I discovered, first hand, that a knitting shop holds more than just yarn and supplies. It holds relationships and projects underway as well as dilemmas and holes in socks. It offers techniques to fix unraveled seams and solutions for stubborn knots, both in yarn and in life. Even in the tree lined suburbs of America, where opportunity abounds, there is still a need for the supportive fabric that emerges when people gather together. It preserves the oldest roadmap of time—the stories of others as a compass for all.
When I first learned about the BlinkNow Women’s Center I was excited about the opportunity for women to learn skills that would empower them to make a living and help support their families. Trainers at the Center show women how to weave and use sewing machines, how to tailor clothes, how to read and write. And, it has grown to be so much more. Women are learning not only job skills but also about using micro-loans to start small businesses, their own human rights and caring for the health of themselves and their families. A visiting nurse at the Center identified help for a prolapsed uterus and a female attorney gave a workshop on the rights of women.
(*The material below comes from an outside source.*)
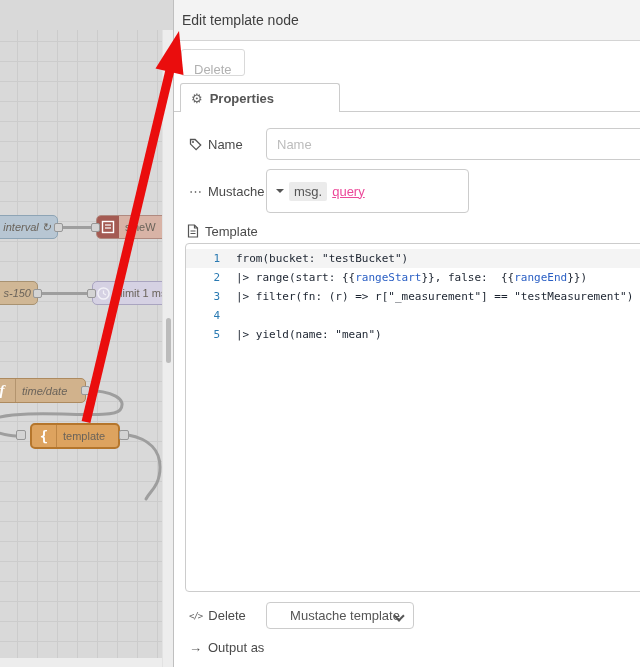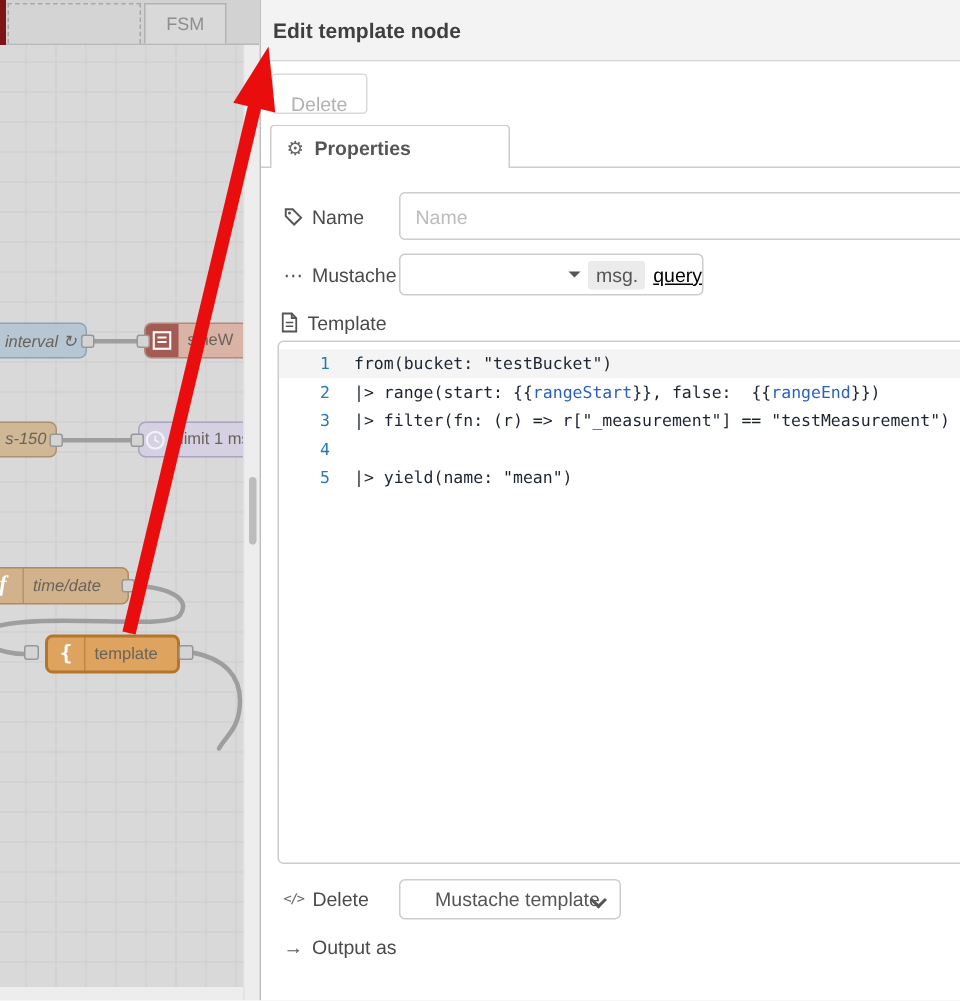"FSM" div.tabbar { html: <div> <div></div> <div></div> <div>FSM</div> </div> -> none }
In a culture where many women still consider beatings from their husband as an acceptable way of life, coming together to share their burdens and learn from one another has been invaluable. Once again, handcrafts have proven to be a gateway to empowerment.
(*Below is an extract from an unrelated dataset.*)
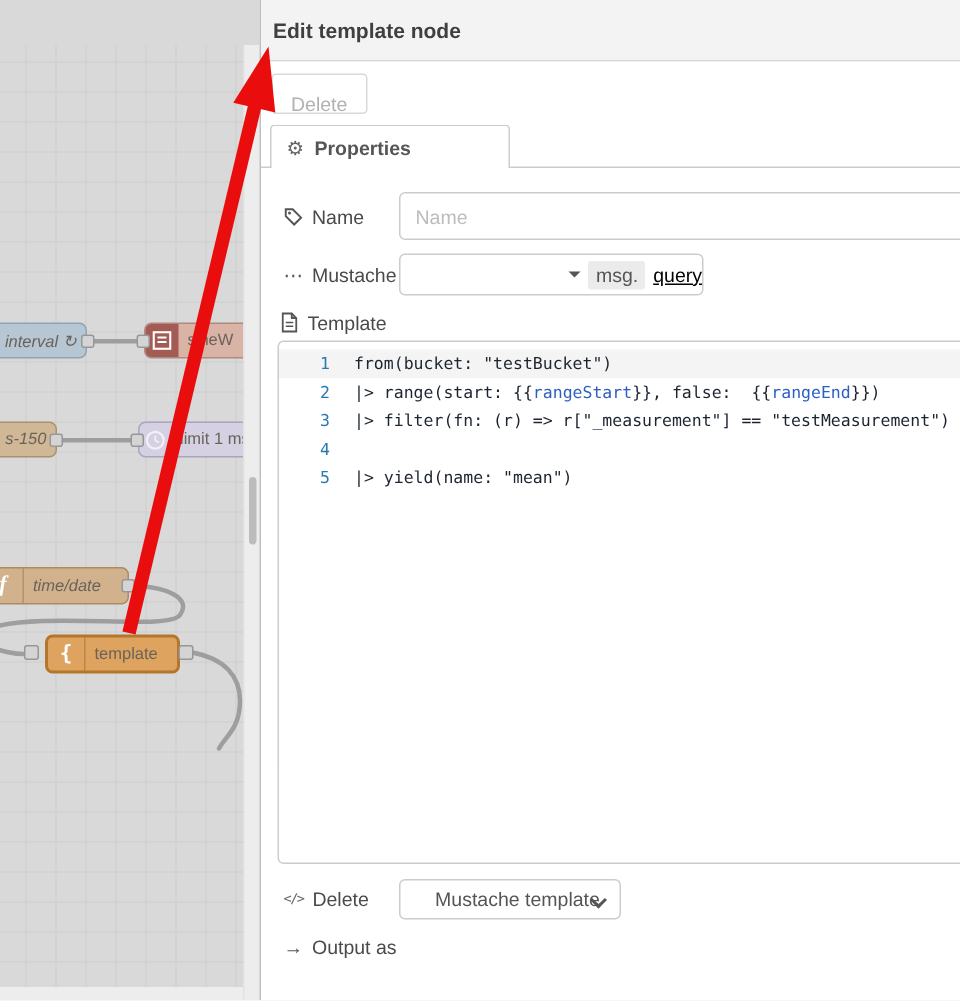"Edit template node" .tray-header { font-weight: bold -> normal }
My experience as a knitting shop owner, years ago, was transformative in my understanding of the value of connection in communities, of the value of a space that gives people the luxury of time together. Indeed, for many women in Nepal, time together is a luxury. Textile arts provide the perfect conduit. The idea to have a Knitathon to support the Women’s Center was rooted in this knowledge, the understanding that using our hands to create is universal. It connects everyone.
We held our first two Knitathons at a local community center in Mendham, New Jersey. We invited knitters as well as people who wanted to learn to knit. We invited people to come and work on projects of their own or to take part in other handcrafted activities—such as card making, felting ornaments and weaving. Local knitters volunteered their time to teach and all money raised was donated toward equipment for the women in Nepal. They purchased looms, sewing machines and materials. Our most recent Knitathon was held at a local knitting shop, Rows of Purl in Chester, NJ. Karen Bailey designed a cowl for the event to symbolize the efforts.
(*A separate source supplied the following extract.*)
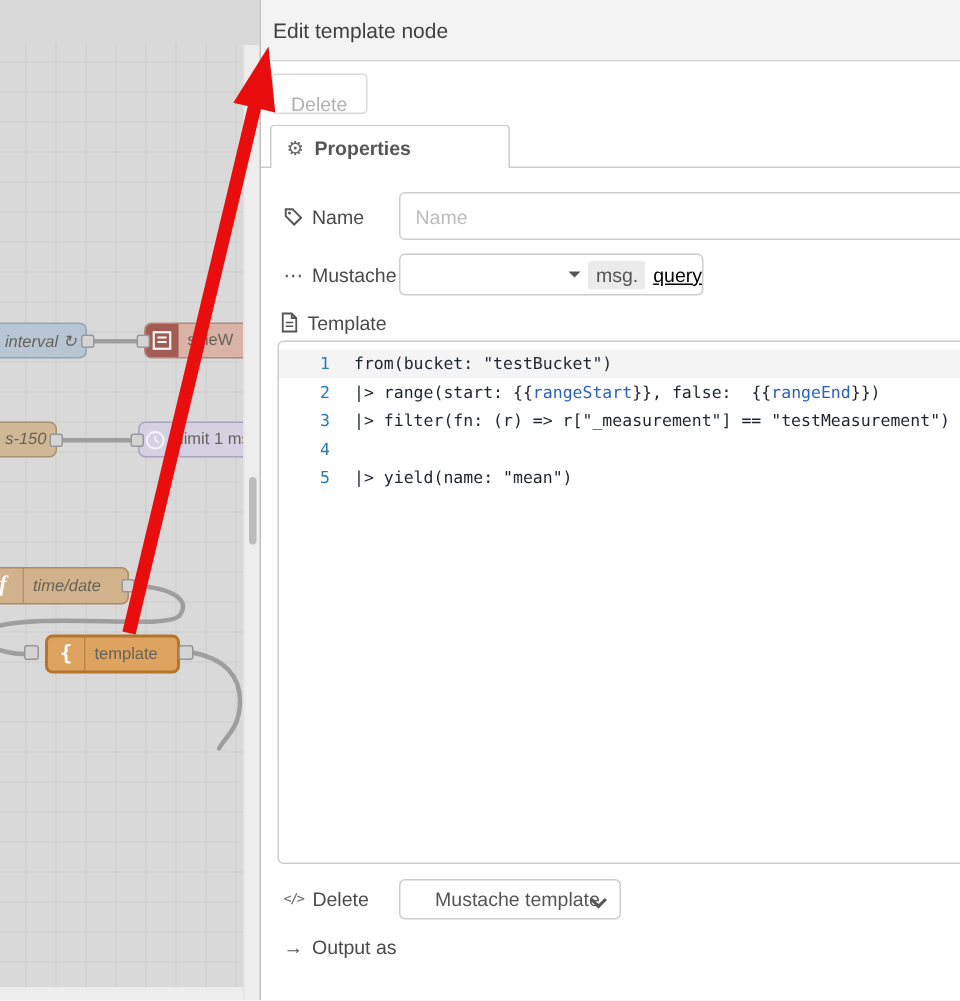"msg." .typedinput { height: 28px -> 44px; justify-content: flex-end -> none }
Funds that were raised this year will help sponsor the training of several women and the educational costs of hiring teachers.
Our little New Jersey Knitathon embodied what I believe to be an important core of BlinkNow Women’s Center. Any collection of people, engaged in a mutual task, provides a home for stories to be shared and told, a place where someone’s experience informs a dilemma of someone else. The knowledge grows and expands far beyond the original row of stitches on a loom, a shawl becomes a testament to a helping hand. Friendship transforms the experience of the day, and the work. I have seen up close how struggles crawl out of hiding in little safe spaces of groups. The strength and knowledge of someone else offers up a lantern in the dark, and a next step, once invisible, suddenly can be seen.
It was the story of one person that brought Maggie to Surkhet. Maggie met Sunita during her gap year with LEAPNOW. They became friends. Sunita told Maggie about Nepal’s civil war, of why she left her homeland to find work. Maggie wanted to learn more, so Sunita led her on a journey to her home. They rode on buses through narrow twisting paths. They walked for days over mountains. I am sure that neither of them could have known how many life stories would be altered by the fateful circumstance of their friendship, by the compass of one and the curiosity of another.
Stories need a place to land, where time allows their telling. The Women’s Center is both a haven and a change agent, a point on a map where a long-established route is reconsidered. I imagine a woman saying, “let me give you a hand.” Maybe it is to get a shawl off a loom, or maybe it is to find a solution to stop her young child’s marriage. Maybe it is to just lend an ear and an open heart. Stories should be told and stories should be heard.